Susan Granger’s review of “Absolutely Fabulous: The Movie” (Fox Searchlight Pictures)
On BBC-TV, off-and-on from 1992 to 2004, the cult sitcom “Absolutely Fabulous” was just that. As a full-length feature film, it’s only fair.
First of all, you’ve got to know who’s who and what’s what in order to understand anything. Otherwise, it’s like coming into the middle of a stranger’s glitzy party, knowing no one.
The plot revolves around the misadventures of two bawdy, Bollinger-boozing, middle-aged fashionistas. Enlisting the help of her BFF Patsy Stone (Joanna Lumley), British publicist Edina “Eddy” Monsoon (Jennifer Saunders) is determined to sign a new client: supermodel Kate Moss.
Edina lives in a palatial West London house which she shares with her elderly mother (90 year old June Whitfield), her prim, now-divorced daughter Saffron (Julia Sawalha) and 13 year-old grand-daughter Lola (model Indeyarna Donaldson-Holness).

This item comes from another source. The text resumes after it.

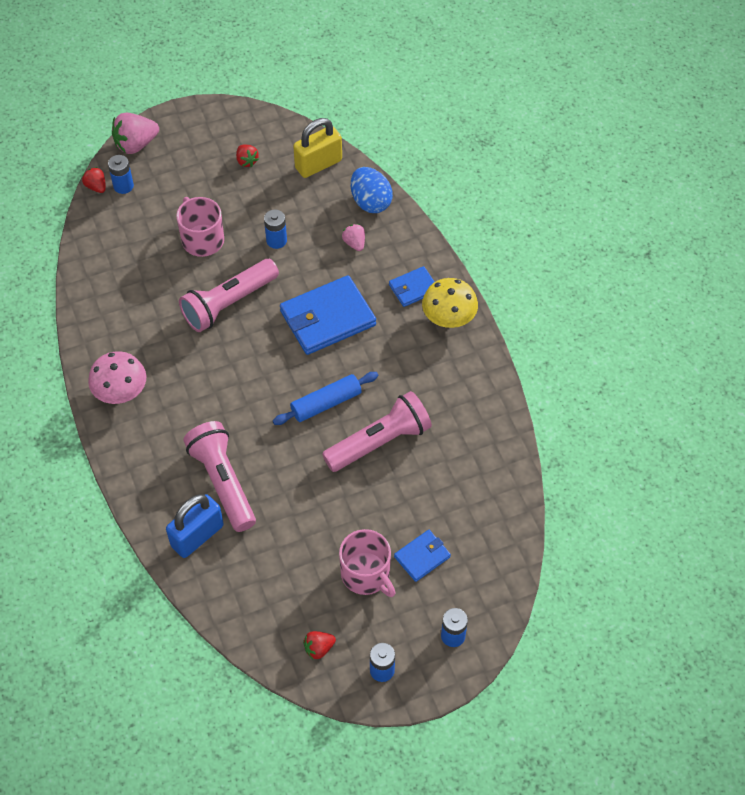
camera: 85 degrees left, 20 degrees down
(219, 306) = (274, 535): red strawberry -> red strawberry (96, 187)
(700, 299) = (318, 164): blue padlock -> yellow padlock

With Edina’s personal assistant Bubble (Jane Horrocks) overpaying herself, times are tough. Her roster has dwindled to only two clients: singer Lulu and “Spice Girl” Emma Bunton. And no one wants to publish her memoir. So snagging Kate Moss is of utmost importance.
Predictably, everything goes wrong at the splashy launch party for designer Huki Muki (Janette Tough, a.k.a. Janet Krankie), forcing them to flee to the glittering, glamorous French Riviera, perhaps forever.
Saddled with little originality, screenwriter Jennifer Saunders and director Mandie Fletcher rely on campy vulgarity and lots of starry, self-reverential cameos, including Jerry Hall, Joan Collins, Rebel Wilson, Dame Edna (Barry Humphries), Stella McCartney, Jean-Paul Gaultier, Chris Colfer and John Hamm, who confesses he lost his virginity at age 15 to Patsy.
If you manage to stay through the final credits, you’re told you can now go back to watching kitten videos.
On the Granger Movie Gauge of 1 to 10, “Absolutely Fabulous: The Movie” is farcical 5. It’s frothy but far from fabulous.